Texto -
Juiz nega vínculo empregatício a trabalhador contratado por terceiro e que no único dia que atuou na empresa ficou cego de um olho

Wanessa Rodrigues

O juiz Luciano Santana Crispim, da 12ª Vara do Trabalho de Goiânia, negou vínculo empregatício a um trabalhador que atuou apenas um dia em uma empresa. Não foram comprovados os requisitos necessários para caracterização da relação de emprego, pois o trabalhador era contratado por terceira pessoa. Na ocasião, ele sofreu acidente de trabalho e, por isso, solicitou danos morais, que também foi negado pelo magistrado tendo em vista a culpa exclusiva da vítima.

Dados selecionados -
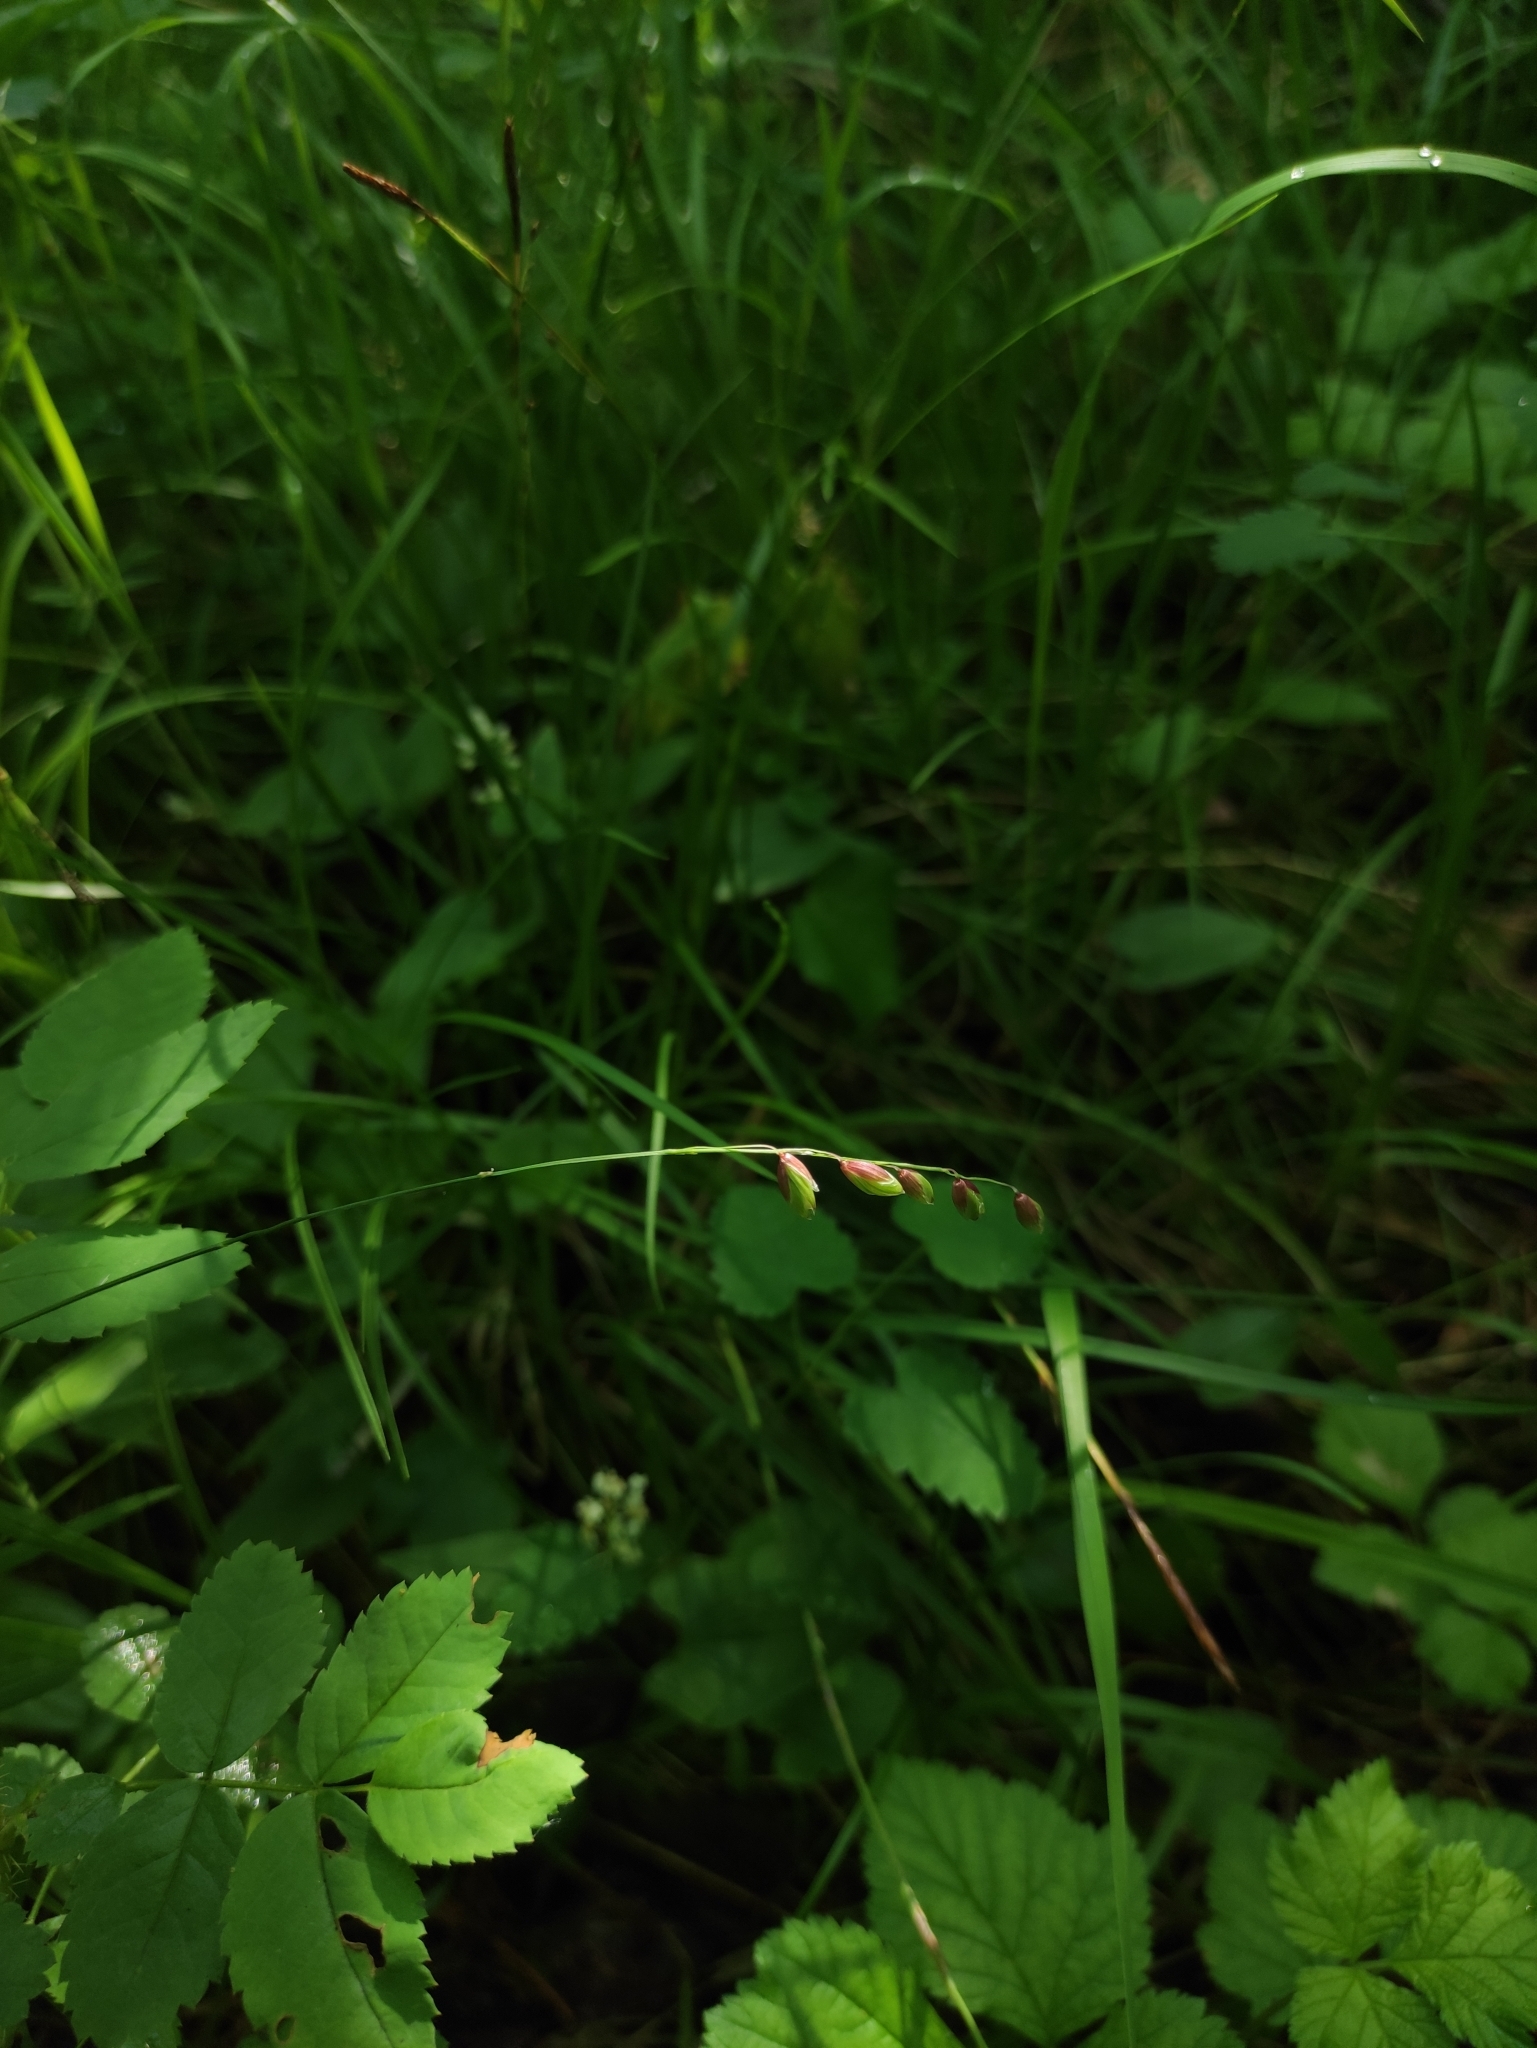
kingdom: Plantae
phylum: Tracheophyta
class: Liliopsida
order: Poales
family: Poaceae
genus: Melica
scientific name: Melica nutans
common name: Mountain melick
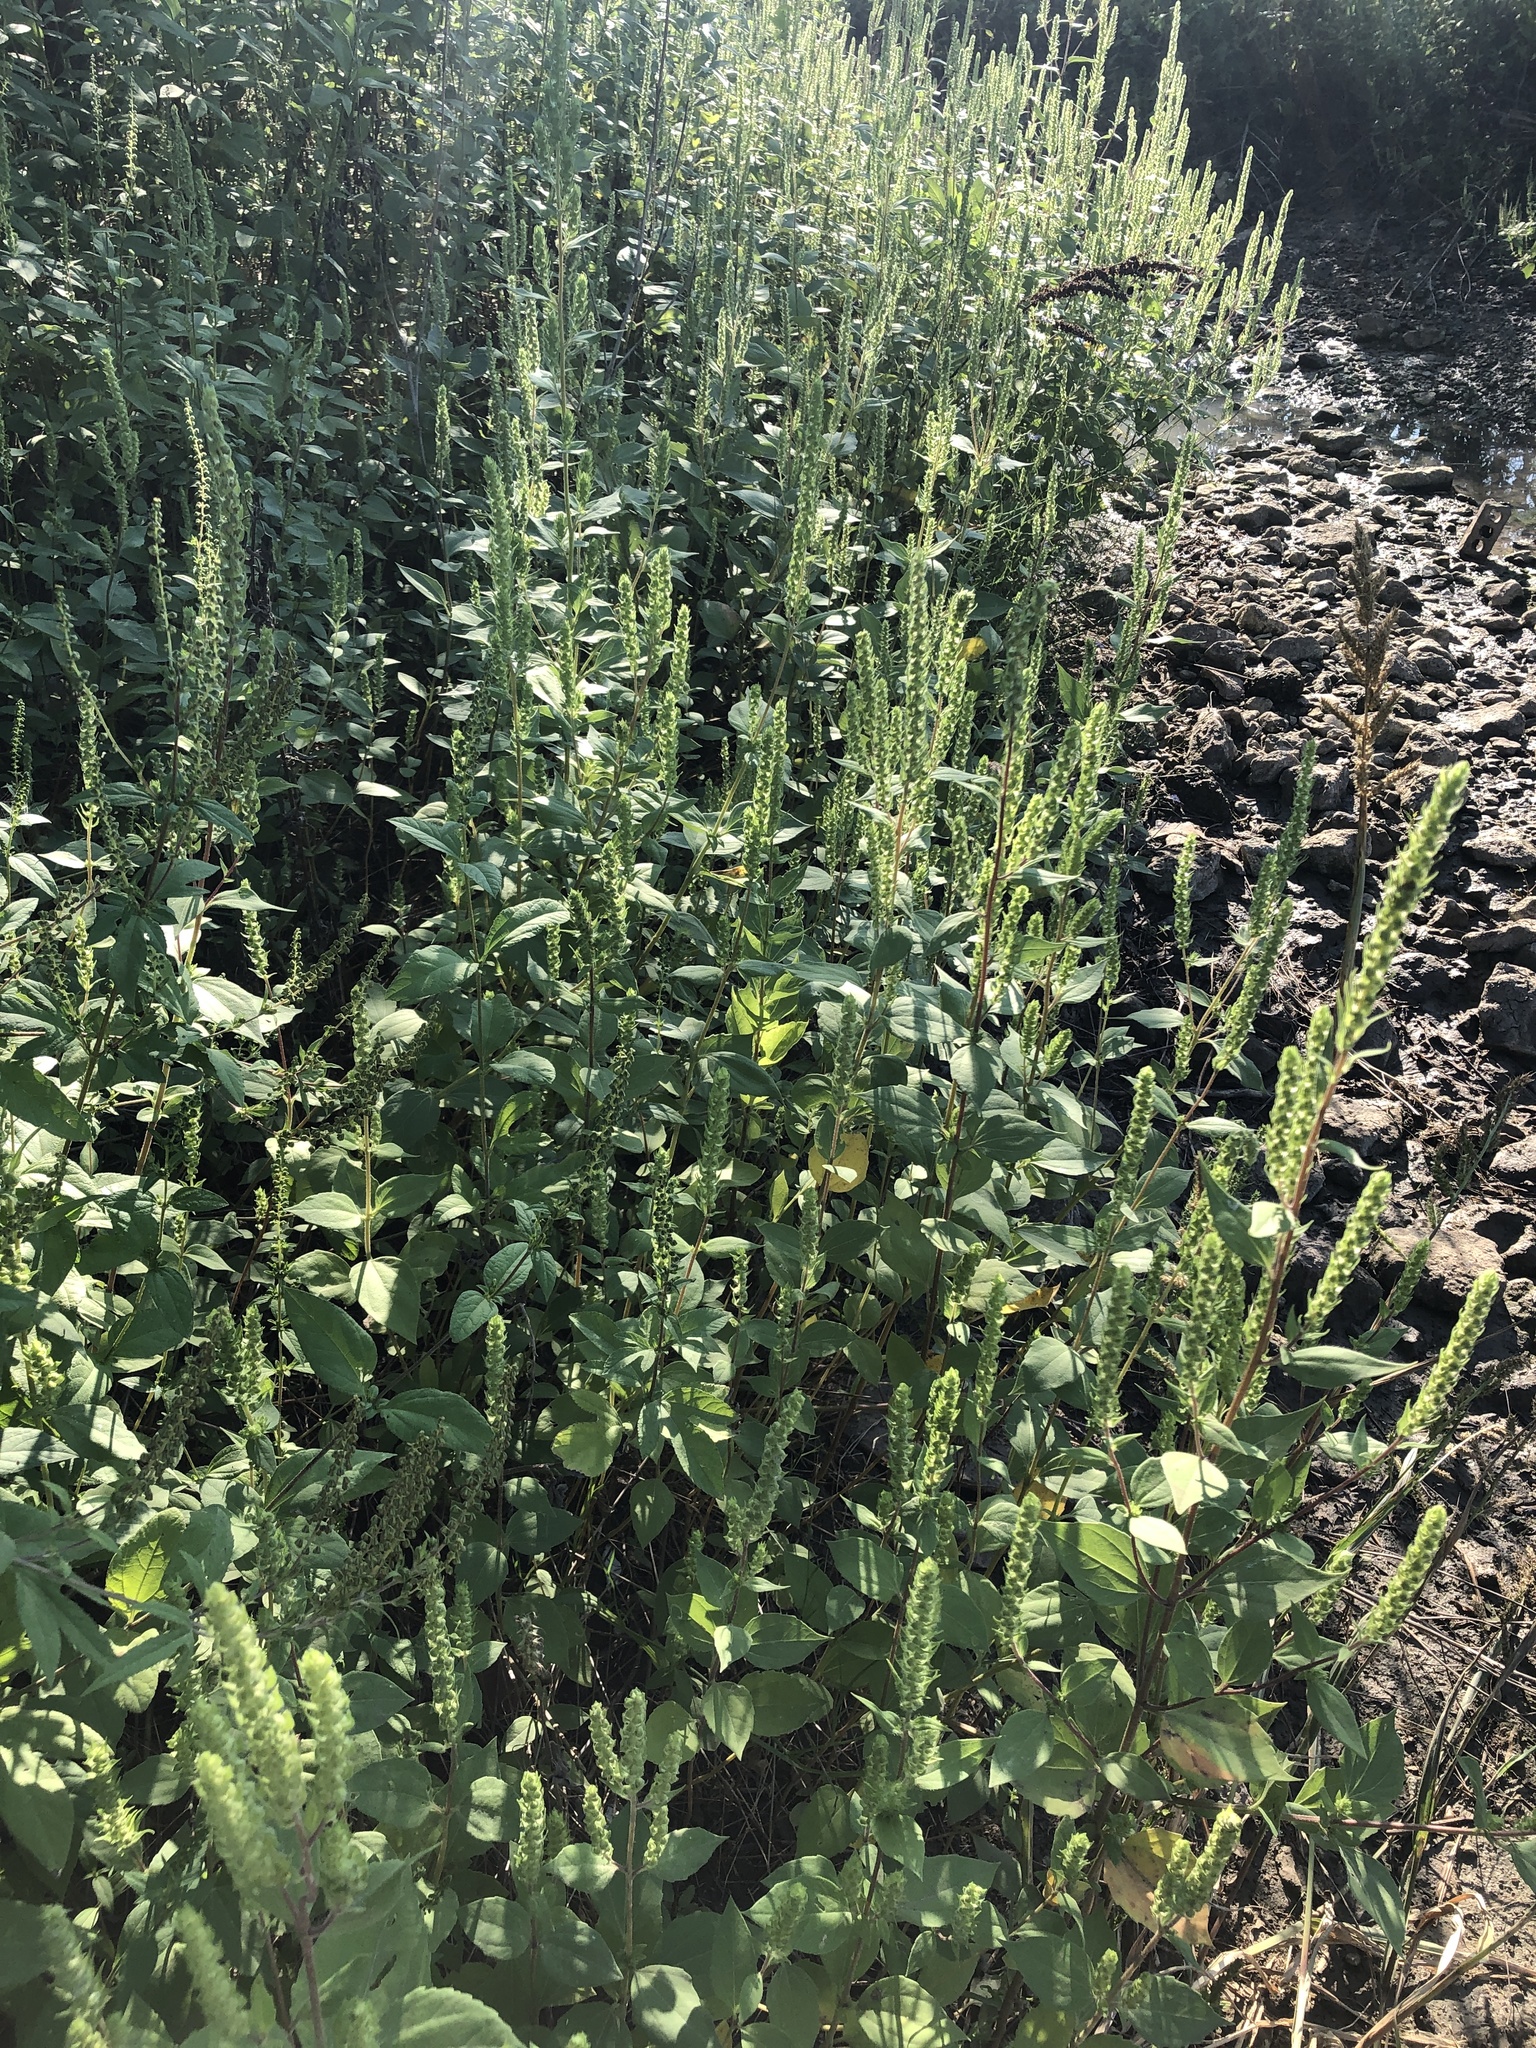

Exercícios -
(A) Imprima o trecho do texto sobre a decisão judicial que vai de "Juiz nega vínculo" até "exclusiva da vítima.", inclusive.
(B) Prossiga com o texto sobre a decisão judicial, começando logo após a última frase apresentada.

Respostas -
(A)
Juiz nega vínculo empregatício a trabalhador contratado por terceiro e que no único dia que atuou na empresa ficou cego de um olho

Wanessa Rodrigues

O juiz Luciano Santana Crispim, da 12ª Vara do Trabalho de Goiânia, negou vínculo empregatício a um trabalhador que atuou apenas um dia em uma empresa. Não foram comprovados os requisitos necessários para caracterização da relação de emprego, pois o trabalhador era contratado por terceira pessoa. Na ocasião, ele sofreu acidente de trabalho e, por isso, solicitou danos morais, que também foi negado pelo magistrado tendo em vista a culpa exclusiva da vítima.

(B)
O trabalhador alegou em seu pedido que foi admitido pela empresa em novembro de 2018 para a função de de tratorista, com remuneração diária de R$ 100. Diz que, no primeiro dia de trabalho, ao manusear máquina de arar terra, sofreu o acidente que resultou na perda da visão do olho direito. Disse que não teve treinamento para o trabalho e que o empregador não forneceu equipamentos de segurança. Além disso, que não pode dar continuidade ao trabalho, não obteve sua CTPS assinada e, com isso, não teve nenhum benefício do INSS.

Advogado Diogo Raphael Oliveira Goulão

Em sua contestação, a empresa, representada pelo advogado Diogo Raphael Oliveira Goulão, alegou que o trabalhador não era trabalhador da empresa e contratado por terceira pessoa, que o enviou para executar a função. Alegou, ainda, que o acidente ocorreu por culpa do trabalhador. Que ele entrou de forma imprudente em local que não era para ser gradeado e ao atolar, preferiu tentar resolver sozinho à situação, ao invés de pedir ajuda para os empregados.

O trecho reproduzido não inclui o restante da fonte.